-- start of Input records --

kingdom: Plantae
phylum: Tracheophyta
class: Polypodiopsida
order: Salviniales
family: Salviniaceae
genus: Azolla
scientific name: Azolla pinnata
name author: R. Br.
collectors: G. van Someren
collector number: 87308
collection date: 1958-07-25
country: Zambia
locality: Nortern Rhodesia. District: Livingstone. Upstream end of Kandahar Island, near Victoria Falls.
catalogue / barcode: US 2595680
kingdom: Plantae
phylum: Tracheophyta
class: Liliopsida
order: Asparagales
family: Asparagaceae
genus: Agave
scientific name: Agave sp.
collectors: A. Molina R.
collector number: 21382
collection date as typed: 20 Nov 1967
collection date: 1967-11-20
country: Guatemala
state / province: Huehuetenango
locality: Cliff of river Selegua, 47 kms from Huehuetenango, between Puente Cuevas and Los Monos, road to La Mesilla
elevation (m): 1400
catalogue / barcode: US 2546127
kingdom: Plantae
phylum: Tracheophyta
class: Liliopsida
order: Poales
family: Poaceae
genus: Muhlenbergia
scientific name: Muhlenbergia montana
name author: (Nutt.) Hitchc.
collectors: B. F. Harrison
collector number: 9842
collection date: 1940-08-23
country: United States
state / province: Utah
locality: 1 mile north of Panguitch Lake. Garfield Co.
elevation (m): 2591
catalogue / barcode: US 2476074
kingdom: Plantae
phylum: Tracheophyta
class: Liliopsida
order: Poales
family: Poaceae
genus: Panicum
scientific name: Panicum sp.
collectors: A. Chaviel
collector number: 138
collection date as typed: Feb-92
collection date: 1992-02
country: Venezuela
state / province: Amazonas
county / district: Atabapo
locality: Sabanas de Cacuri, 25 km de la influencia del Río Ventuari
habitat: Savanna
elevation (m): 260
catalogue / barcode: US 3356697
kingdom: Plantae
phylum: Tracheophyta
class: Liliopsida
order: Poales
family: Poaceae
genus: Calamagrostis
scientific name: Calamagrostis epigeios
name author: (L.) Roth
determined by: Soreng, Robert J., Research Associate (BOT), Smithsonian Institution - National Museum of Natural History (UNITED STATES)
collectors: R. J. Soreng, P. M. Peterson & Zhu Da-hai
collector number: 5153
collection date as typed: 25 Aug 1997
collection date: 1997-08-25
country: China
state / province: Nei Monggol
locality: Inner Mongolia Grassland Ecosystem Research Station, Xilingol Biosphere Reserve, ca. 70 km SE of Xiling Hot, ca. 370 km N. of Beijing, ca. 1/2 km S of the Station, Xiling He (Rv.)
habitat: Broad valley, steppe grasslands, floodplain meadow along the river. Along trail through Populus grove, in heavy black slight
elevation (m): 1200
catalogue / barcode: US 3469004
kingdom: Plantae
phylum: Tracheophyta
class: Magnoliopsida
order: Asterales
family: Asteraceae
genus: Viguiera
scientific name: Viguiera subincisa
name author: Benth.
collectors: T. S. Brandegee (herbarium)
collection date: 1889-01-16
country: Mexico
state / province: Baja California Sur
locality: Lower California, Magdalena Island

-- end of Input records --

Please write out the records again, swapping "collectors" for "collected by" at every occurrence and leaving everything else unchanged.

» Written response
kingdom: Plantae
phylum: Tracheophyta
class: Polypodiopsida
order: Salviniales
family: Salviniaceae
genus: Azolla
scientific name: Azolla pinnata
name author: R. Br.
collected by: G. van Someren
collector number: 87308
collection date: 1958-07-25
country: Zambia
locality: Nortern Rhodesia. District: Livingstone. Upstream end of Kandahar Island, near Victoria Falls.
catalogue / barcode: US 2595680
kingdom: Plantae
phylum: Tracheophyta
class: Liliopsida
order: Asparagales
family: Asparagaceae
genus: Agave
scientific name: Agave sp.
collected by: A. Molina R.
collector number: 21382
collection date as typed: 20 Nov 1967
collection date: 1967-11-20
country: Guatemala
state / province: Huehuetenango
locality: Cliff of river Selegua, 47 kms from Huehuetenango, between Puente Cuevas and Los Monos, road to La Mesilla
elevation (m): 1400
catalogue / barcode: US 2546127
kingdom: Plantae
phylum: Tracheophyta
class: Liliopsida
order: Poales
family: Poaceae
genus: Muhlenbergia
scientific name: Muhlenbergia montana
name author: (Nutt.) Hitchc.
collected by: B. F. Harrison
collector number: 9842
collection date: 1940-08-23
country: United States
state / province: Utah
locality: 1 mile north of Panguitch Lake. Garfield Co.
elevation (m): 2591
catalogue / barcode: US 2476074
kingdom: Plantae
phylum: Tracheophyta
class: Liliopsida
order: Poales
family: Poaceae
genus: Panicum
scientific name: Panicum sp.
collected by: A. Chaviel
collector number: 138
collection date as typed: Feb-92
collection date: 1992-02
country: Venezuela
state / province: Amazonas
county / district: Atabapo
locality: Sabanas de Cacuri, 25 km de la influencia del Río Ventuari
habitat: Savanna
elevation (m): 260
catalogue / barcode: US 3356697
kingdom: Plantae
phylum: Tracheophyta
class: Liliopsida
order: Poales
family: Poaceae
genus: Calamagrostis
scientific name: Calamagrostis epigeios
name author: (L.) Roth
determined by: Soreng, Robert J., Research Associate (BOT), Smithsonian Institution - National Museum of Natural History (UNITED STATES)
collected by: R. J. Soreng, P. M. Peterson & Zhu Da-hai
collector number: 5153
collection date as typed: 25 Aug 1997
collection date: 1997-08-25
country: China
state / province: Nei Monggol
locality: Inner Mongolia Grassland Ecosystem Research Station, Xilingol Biosphere Reserve, ca. 70 km SE of Xiling Hot, ca. 370 km N. of Beijing, ca. 1/2 km S of the Station, Xiling He (Rv.)
habitat: Broad valley, steppe grasslands, floodplain meadow along the river. Along trail through Populus grove, in heavy black slight
elevation (m): 1200
catalogue / barcode: US 3469004
kingdom: Plantae
phylum: Tracheophyta
class: Magnoliopsida
order: Asterales
family: Asteraceae
genus: Viguiera
scientific name: Viguiera subincisa
name author: Benth.
collected by: T. S. Brandegee (herbarium)
collection date: 1889-01-16
country: Mexico
state / province: Baja California Sur
locality: Lower California, Magdalena Island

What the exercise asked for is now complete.